Tout au long de la démarche, des choix à faire : Quels personnages gravitant autour de moi privilégier ? Quelle place leur donner ? Quelle place prendre ? Quel sera l’angle de mon regard ? Le récit refuse la distance, il est un exercice de proximité. Il ne cherche pas le fil conducteur, il cherche ces fils tout menus qui le tressent : l’anodin, l’insignifiant, le détail, ce qu’on a gardé en marge. C’est cette belle robe bleue portée lors d’un certain Noël, cette mention d’honneur ratée à l’école, cette inquiétude d’une enfant devant le compte d’épicerie trop élevé, cette bonne odeur de la maison d’une grand-maman. Les mots sont au service de ma vie. Ils arpentent les cavernes du passé, enlèvent des pierres, découvrent des perles.
Cette rencontre avec le passé apporte son lot de douleurs, de joies, d’espérance. Ces simples mots réunis en phrases font des tableaux, donnent une poésie à ma vie. À la fin, je peux toucher le texte, le lire, le faire lire. J’ai la sensation de me matérialiser, de rentrer à la maison… »
Si l’écriture d’un récit de vie vous intéresse, vous trouverez sur YouTube, en anglais, Memoir as Soul Work avec Allan Hunter et sur Google, en tapant « récit de vie » ou « histoire de vie », divers sites exposant les bienfaits de l’écriture de ce genre de texte. Vous pouvez également consulter le site du Réseau Québécois pour la pratique des histoires de vie (RQPHV). Cet organisme propose un lieu collectif de réflexion sur les pratiques personnelles et professionnelles à cet égard. Toute personne qui a une expérience pratique dans ce domaine et qui souhaite poursuivre sa réflexion peut devenir membre.

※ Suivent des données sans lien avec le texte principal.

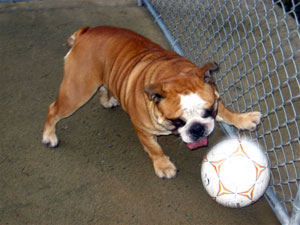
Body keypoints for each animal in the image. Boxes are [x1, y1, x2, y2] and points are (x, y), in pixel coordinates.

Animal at [41, 25, 262, 178]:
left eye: (209, 111)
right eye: (177, 121)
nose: (197, 129)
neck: (173, 75)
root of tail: (87, 31)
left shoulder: (214, 95)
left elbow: (226, 111)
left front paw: (244, 119)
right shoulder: (144, 131)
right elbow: (155, 150)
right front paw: (163, 166)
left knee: (103, 88)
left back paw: (108, 100)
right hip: (77, 91)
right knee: (53, 109)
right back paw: (49, 137)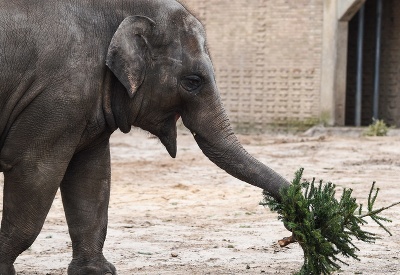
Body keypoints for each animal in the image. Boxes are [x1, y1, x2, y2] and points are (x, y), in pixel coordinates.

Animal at [0, 0, 290, 274]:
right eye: (193, 81)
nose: (291, 220)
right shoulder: (59, 97)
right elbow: (36, 172)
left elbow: (91, 177)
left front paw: (98, 272)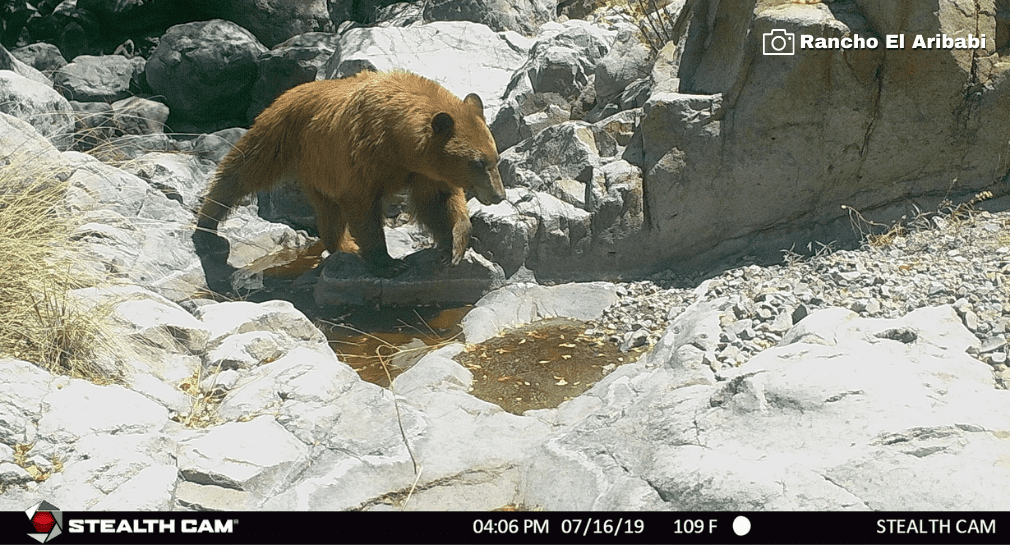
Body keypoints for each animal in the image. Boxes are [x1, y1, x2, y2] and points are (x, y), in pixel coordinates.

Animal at [193, 70, 506, 279]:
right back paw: (207, 222)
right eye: (478, 162)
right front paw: (390, 262)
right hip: (282, 134)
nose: (499, 195)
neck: (398, 141)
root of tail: (288, 91)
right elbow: (363, 207)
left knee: (327, 210)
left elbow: (437, 201)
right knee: (243, 169)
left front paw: (453, 245)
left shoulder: (423, 170)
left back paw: (343, 245)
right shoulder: (366, 158)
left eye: (495, 158)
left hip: (317, 168)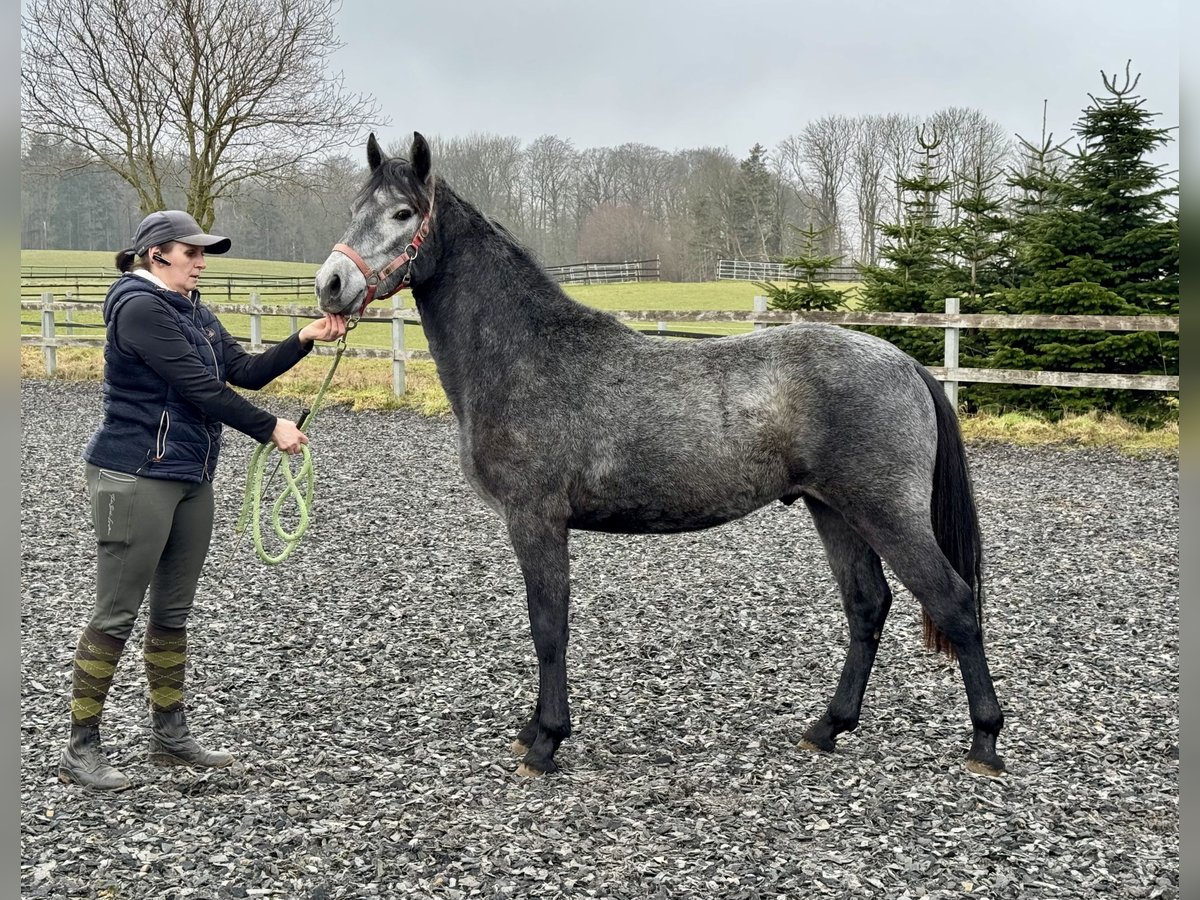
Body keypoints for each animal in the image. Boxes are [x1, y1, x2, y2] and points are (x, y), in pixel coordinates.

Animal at [314, 130, 1008, 777]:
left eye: (403, 212)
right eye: (353, 206)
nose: (331, 284)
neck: (527, 355)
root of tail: (905, 363)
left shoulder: (535, 518)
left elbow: (548, 626)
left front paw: (545, 741)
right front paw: (534, 729)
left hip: (885, 513)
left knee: (953, 602)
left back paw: (985, 743)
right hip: (833, 509)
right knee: (868, 606)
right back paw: (827, 728)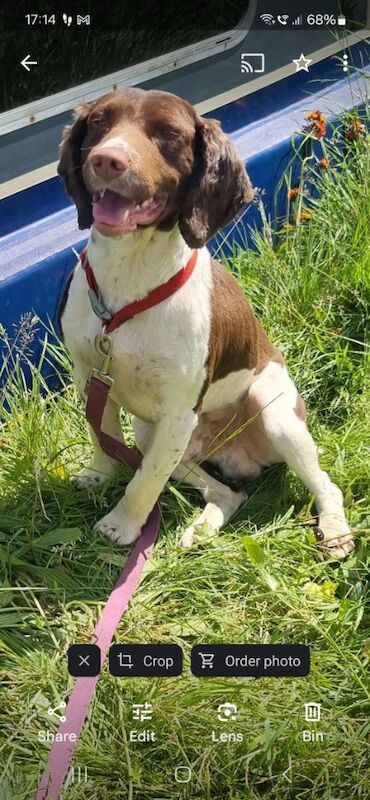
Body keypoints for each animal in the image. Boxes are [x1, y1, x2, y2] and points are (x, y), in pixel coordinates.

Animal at [56, 87, 354, 560]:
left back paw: (335, 528)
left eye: (168, 134)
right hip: (154, 435)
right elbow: (100, 433)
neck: (129, 281)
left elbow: (144, 482)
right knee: (229, 494)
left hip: (274, 414)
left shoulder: (178, 413)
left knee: (326, 485)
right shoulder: (90, 376)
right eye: (100, 122)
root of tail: (239, 457)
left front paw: (122, 526)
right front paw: (100, 474)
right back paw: (203, 527)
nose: (106, 160)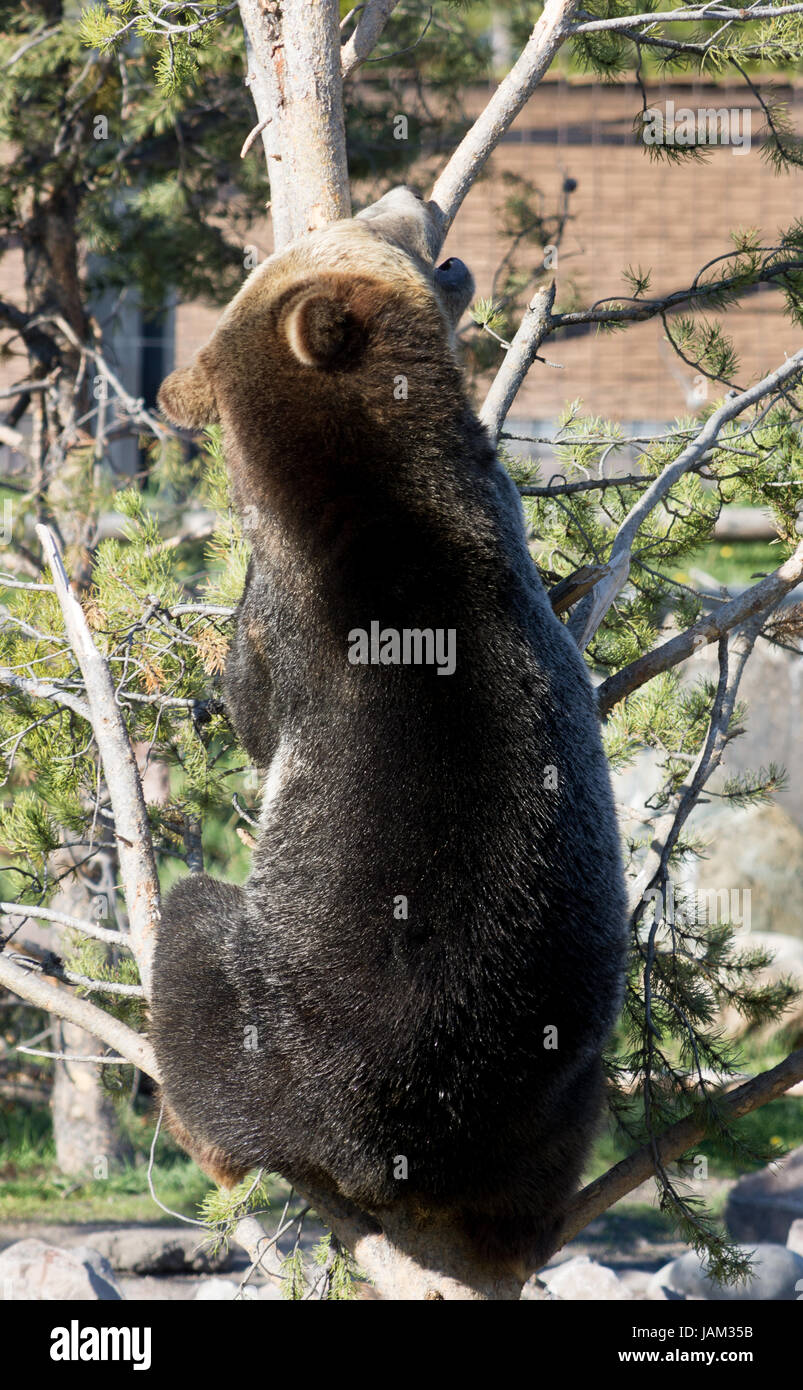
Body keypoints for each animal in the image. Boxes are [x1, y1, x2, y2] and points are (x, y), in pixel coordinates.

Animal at [148, 187, 625, 1273]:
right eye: (377, 222)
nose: (413, 195)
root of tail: (382, 1145)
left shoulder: (288, 615)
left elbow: (253, 707)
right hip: (554, 1084)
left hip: (260, 1017)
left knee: (188, 934)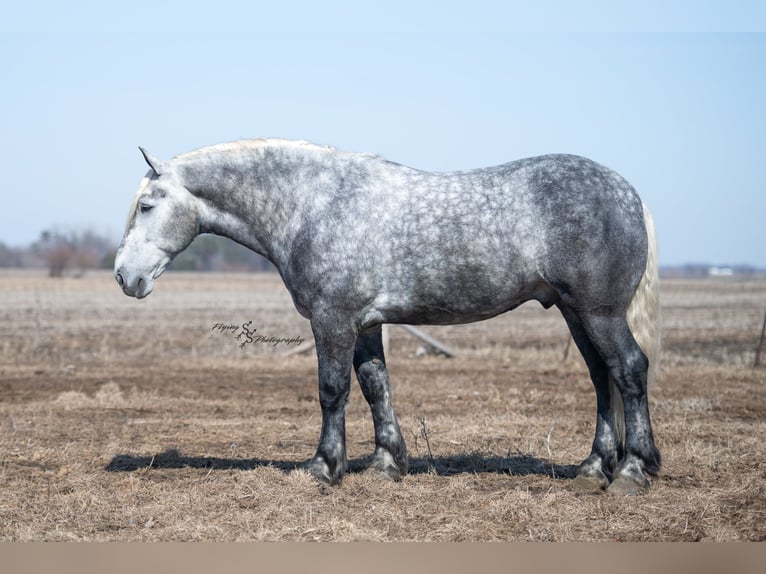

Intervenants sociaux, étudiants, auteurs, particuliers en démarche personnelle, chercheurs, malgré des horizons parfois fort éloignés les uns des autres, tous ces gens partagent un intérêt commun : celui de donner de la signification à l’existence à partir du récit de leurs expériences.
De plus, sachez que vous pouvez contribuer au patrimoine culturel en déposant des documents personnels – journal de bord, autobiographie, correspondance – sur le site des Archives Passe-Mémoire qui se consacre à la collecte et à la conservation des écrits personnels du Québec (http://www.archivespassememoire.org).
Si vous souhaitez faire votre généalogie, de nombreuses ressources sont accessibles. Visitez entres autres les sites de Généalogie Québec (https://www.genealogiequebec.com), de Nos origines (www.nosorigines.qc.ca/) ou de la Société de généalogie des Cantons-de-l’Est (http://sgce.whc.ca/accueile.htm). Jetez aussi un coup d’œil sur le site de Bibliothèque et archives nationales du Québec (www.banq.qc.ca). Tout en bas, sous l’onglet « Généalogie », vous trouverez une foule d’informations pertinentes.